Perhaps the idea is that if enough people become disillusioned with the workings of our democracy, they will be less concerned when the UK government tries to ignore a majority of MSPs who support giving Scotland a say over our future.
Beneath this game-playing, the Tories have no positive proposals for Scotland. They exist merely to try and prevent Scotland deciding things for ourselves.
That isn’t just about independence either. The internal market bill essentially gave UK ministers a veto over any devolved decision which interferes with their ideological pursuit of a free-market economy.
I’ve always thought a national election should be an opportunity to have a conversation about what kind of country we want. That is about values, yes, but it also about how those values are reflected in practical policy.
For example, all the major political parties acknowledge that the world faces climate breakdown, they all recognise the forest fires, flash flooding, droughts and melting ice caps provide ample evidence that we are running out of time.
This is evidence I saw first-hand when I joined 80 scientists on a trip to Antarctica to see for ourselves, just a few months before I was elected co-leader of the Scottish Greens.
The ship’s captain, a man with 30 years of experience in the Antarctic, told us how each year the glaciers were smaller and further away. Each year there was more bare rock to see. We were also told of wildlife finding it harder to survive.
The parties seem united in their values, they agree this is a bad thing, but it’s enormously frustrating that they don’t recognise what they need to do, urgently, to stop this getting worse.
Climate science gives us just nine years to reverse climate breakdown, and the pandemic has shown up the gaps in our economy that allow too many people to fall into poverty.
These need to be addressed urgently, but we also need to look forward to what kind of Scotland we want, so that our solutions to economic and climate emergency are long lasting, equitable and sustainable.
It would be unthinkable to return to the broken economy we had before, which allowed far too many people to fall into poverty while a very few gathered vast amounts of wealth.
It is a system which has failed people and the planet.
A discussion about what kind of Scotland we want can be much more positive than the political point-scoring we see at the moment.
For example, unlike the SNP, I don’t see why Scotland needs to rely on diminishing oil revenues. As someone who works in renewable energy, I believe Scotland can lead Europe in the alternatives.
Thanks in large part to the sector I work in, tidal power, Scotland has the potential to provide 25 per cent of all the renewable energy in the whole continent. What’s more, our economy can play to our strengths in finance, renewable energy, high-tech research and development, digital, culture and tourism.
Scotland has wealth, it’s what we decide to prioritise that is at stake.
There’s no reason why we can’t have the levels of social mobility enjoyed by our Scandinavian cousins. Where obscene levels of wealth are not needed, and no one falls into abject poverty.
We can ask ourselves why we have tolerated such levels of tax evasion and tax avoidance for so long, or why we have allowed the exploitation of so many people through low-waged insecure work.

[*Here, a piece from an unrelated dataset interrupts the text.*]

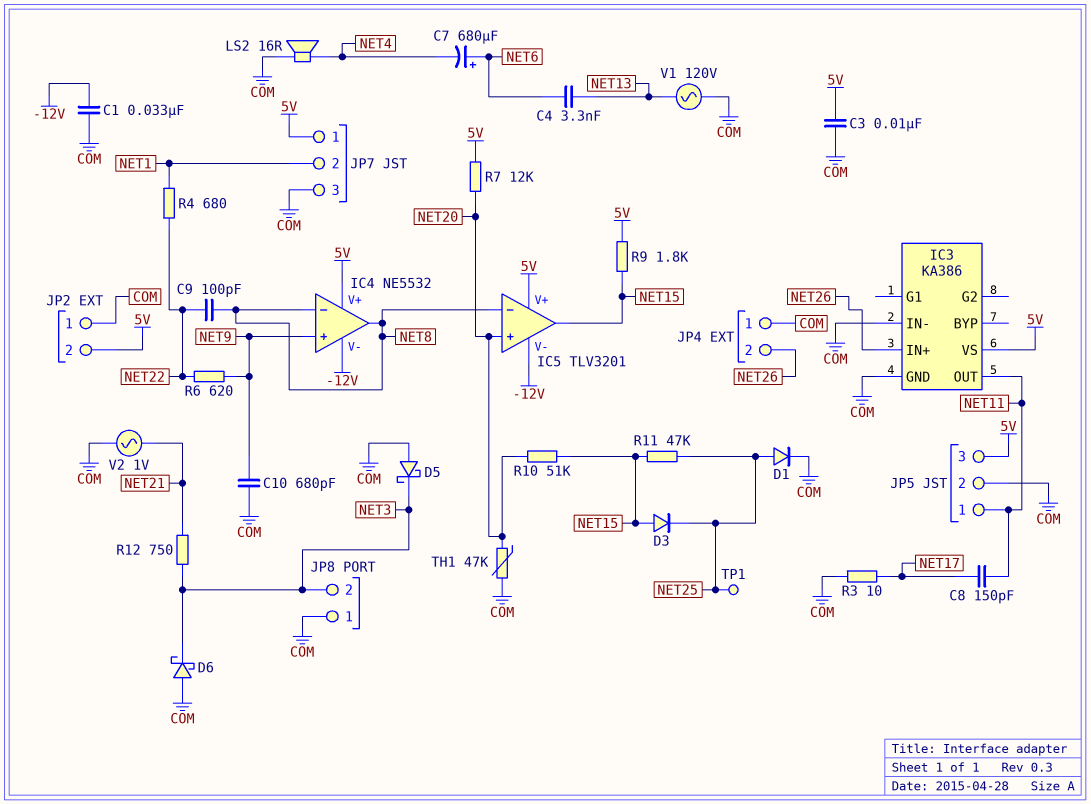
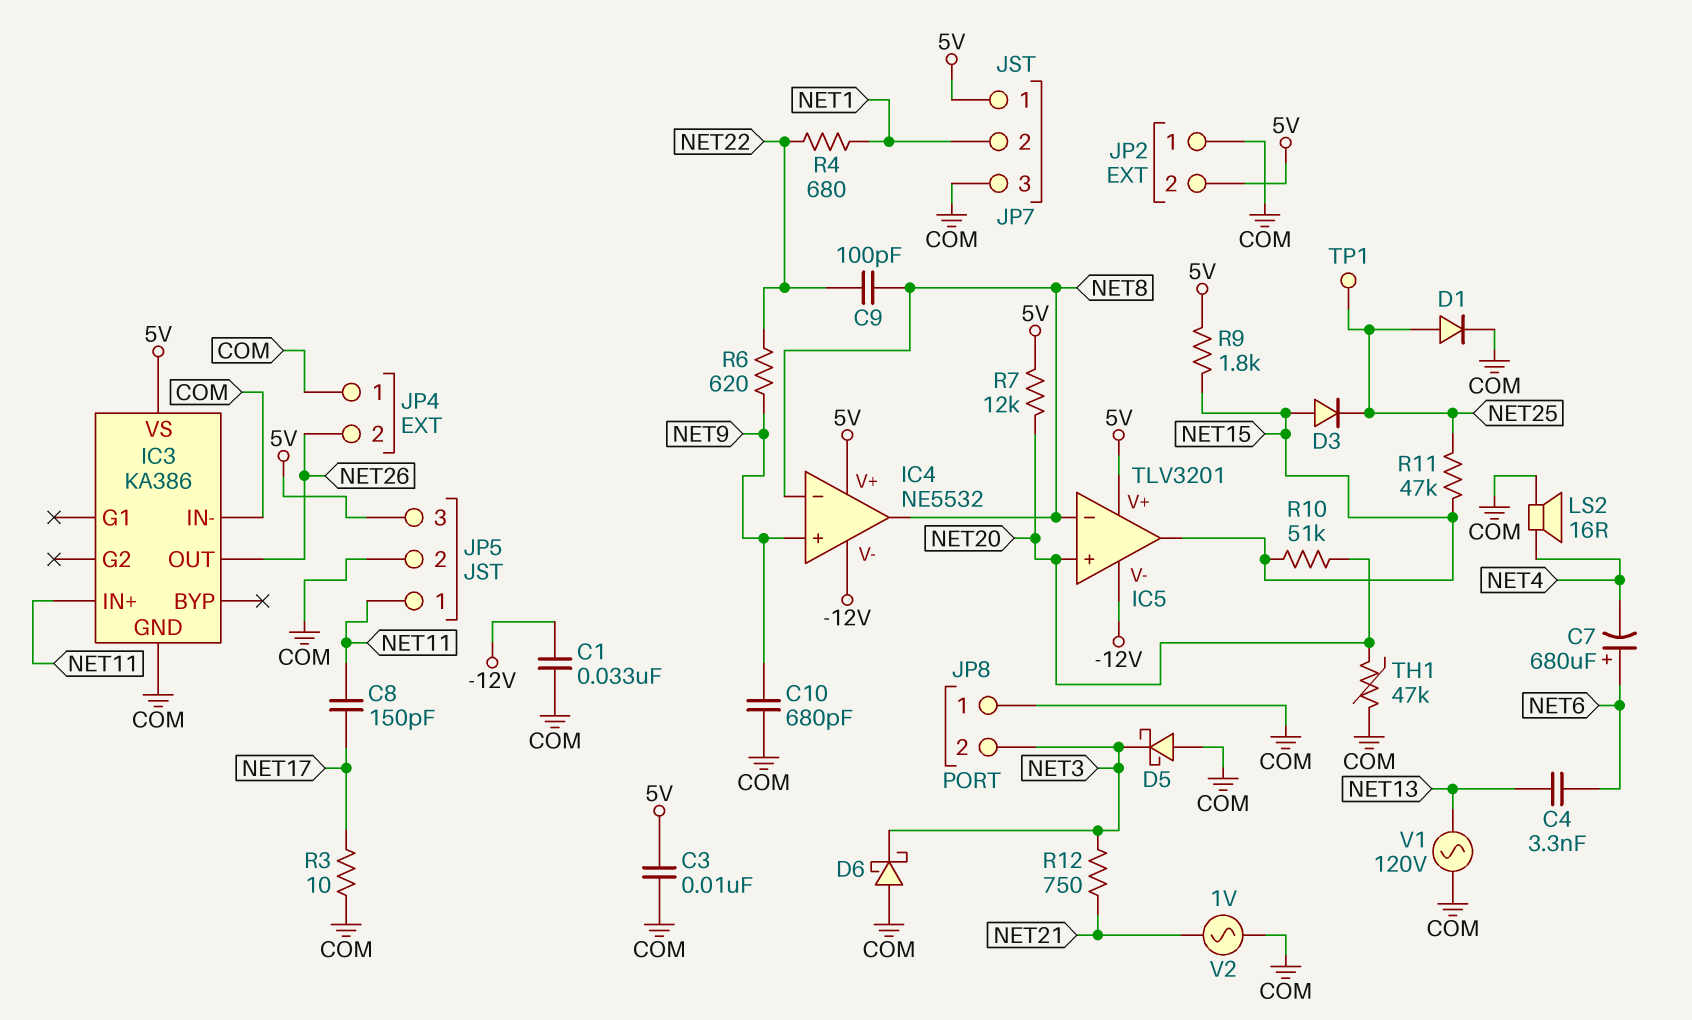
IC3 pin IN+: NET26 -> NET11
IC3 pin OUT: NET11 -> NET26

Scotland doesn’t have to become a little Britain, with its cruel centralised social security system and its concentration of land, wealth and power in the hands of the already privileged. There’s no need for social care to be absent from the social contract that provides health care and education.
Scotland’s land could belong to the communities that live there. We could have a social security safety net that leaves no-one behind, such as a universal basic income. Where the rights to housing, healthcare and social care are upheld and newcomers welcomed and recognised for the contribution they bring to our country and the strength that diversity brings.
Direct investment by the state can lead to excellent public transport, free buses and fast reliable trains to all major urban centres. The Scottish Greens have already been planning this. Our £22bn ‘Rail For All’ plans were praised by rail engineers and trade unions.
It’s too easy to look at the difficulties we are facing through this pandemic, see the personality clashes in our politics and on the overwhelming challenges we face ahead of us and lose hope.
But our future depends on the actions we take, on the ideas we have and on what we need to do to realise them. That’s what will keep me going on this campaign trail. Just as soon as I’m out of self-isolation, of course.